You can increase the payload size for UDP syslog destinations in the Agent Configuration
file.
About this task
The default payload size for UDP destination packages is 1,024 bytes. You can increase the
payload size for a stand-alone WinCollect
agent by adding a parameter in the Agent Configuration file.
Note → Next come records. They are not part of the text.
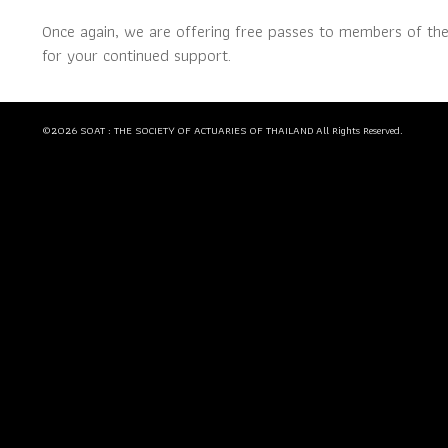
Once again, we are offering free passes to members of th
for your continued support.
©2026 SOAT : THE SOCIETY OF ACTUARIES OF THAILAND All Rights Reserved.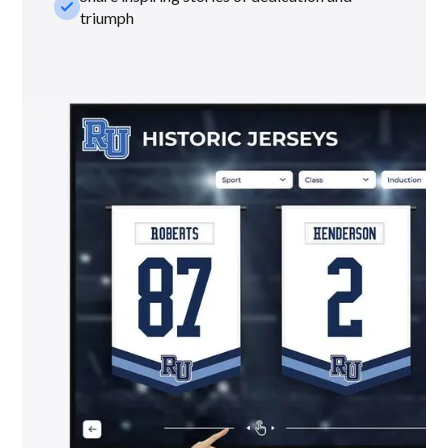
check_small
triumph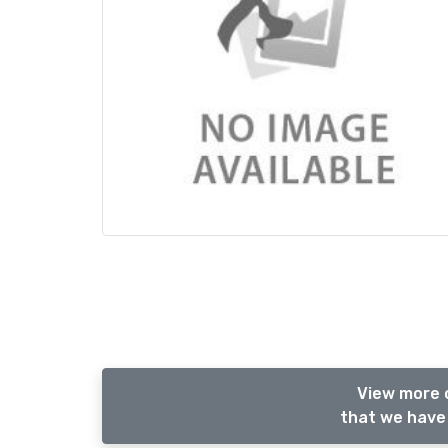
View more 
that we have 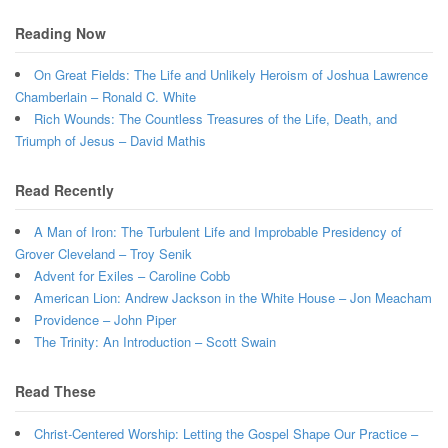
Reading Now
On Great Fields: The Life and Unlikely Heroism of Joshua Lawrence
Chamberlain – Ronald C. White
Rich Wounds: The Countless Treasures of the Life, Death, and
Triumph of Jesus – David Mathis
Read Recently
A Man of Iron: The Turbulent Life and Improbable Presidency of
Grover Cleveland – Troy Senik
Advent for Exiles – Caroline Cobb
American Lion: Andrew Jackson in the White House – Jon Meacham
Providence – John Piper
The Trinity: An Introduction – Scott Swain
Read These
Christ-Centered Worship: Letting the Gospel Shape Our Practice –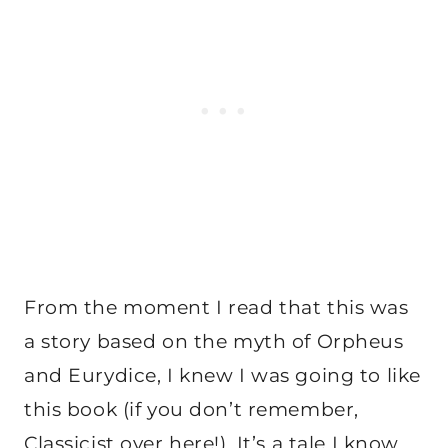
From the moment I read that this was
a story based on the myth of Orpheus
and Eurydice, I knew I was going to like
this book (if you don’t remember,
Classicist over here!). It’s a tale I know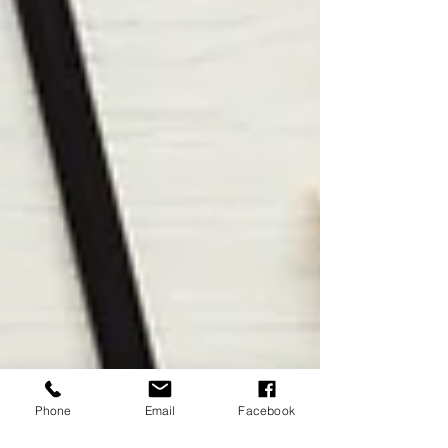
Phone
Email
Facebook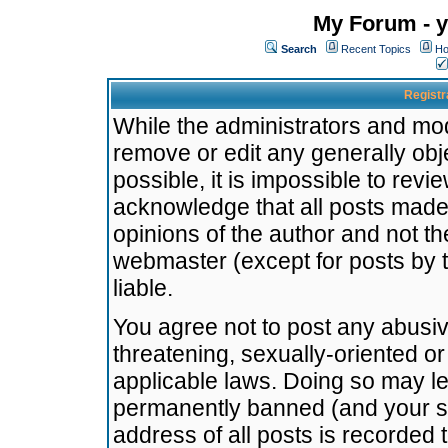
My Forum - y
Search
Recent Topics
Ho
Registr
While the administrators and mode
remove or edit any generally obj
possible, it is impossible to re
acknowledge that all posts made
opinions of the author and not t
webmaster (except for posts by t
liable.
You agree not to post any abusiv
threatening, sexually-oriented or
applicable laws. Doing so may l
permanently banned (and your se
address of all posts is recorded 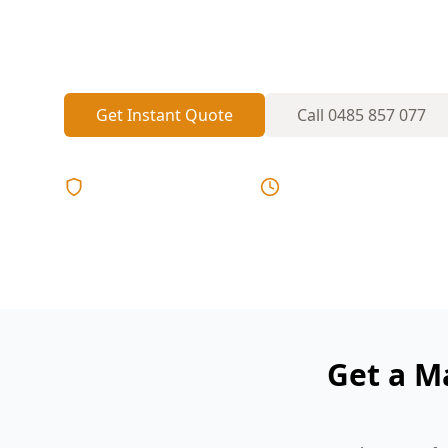
rebuilds—perfect conditions for hidden 
renovations that only show up in a major 
Get Instant Quote
Call
0485 857 077
Licensed & Insured
Same Day Reports
Get a M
Important: After you change the payload size for the WinCollect agent, you must increase the
maximum UDP payload size in QRadar®.
Procedure
-
Open the Agent Configuration XML file.
The default path to this file is
WinCollect\config\AgentConfig.xml.
-
Add the following parameter to the
UDPSendStage module:
<Parameter name="MaxPayloadSize" value="<desired value>" />
Example of the
module:
<Module order="4" service_name="UDPSendStage">
<Environment>
<Parameter value="<Destination IP>" name="TargetAddress"/>
<Parameter value="514" name="TargetPort"/>
<Parameter name="MaxPayloadSize" value="4096"/>
</Environment>
</Module>
-
Save the file, and restart the WinCollect agent.
What to do next
After you change the payload size for the WinCollect agent, you must increase the
maximum UDP payload size in QRadar. For more information on
increasing payload size in QRadar, see TCP and UDP Syslog maximum payload message length for QRadar appliances.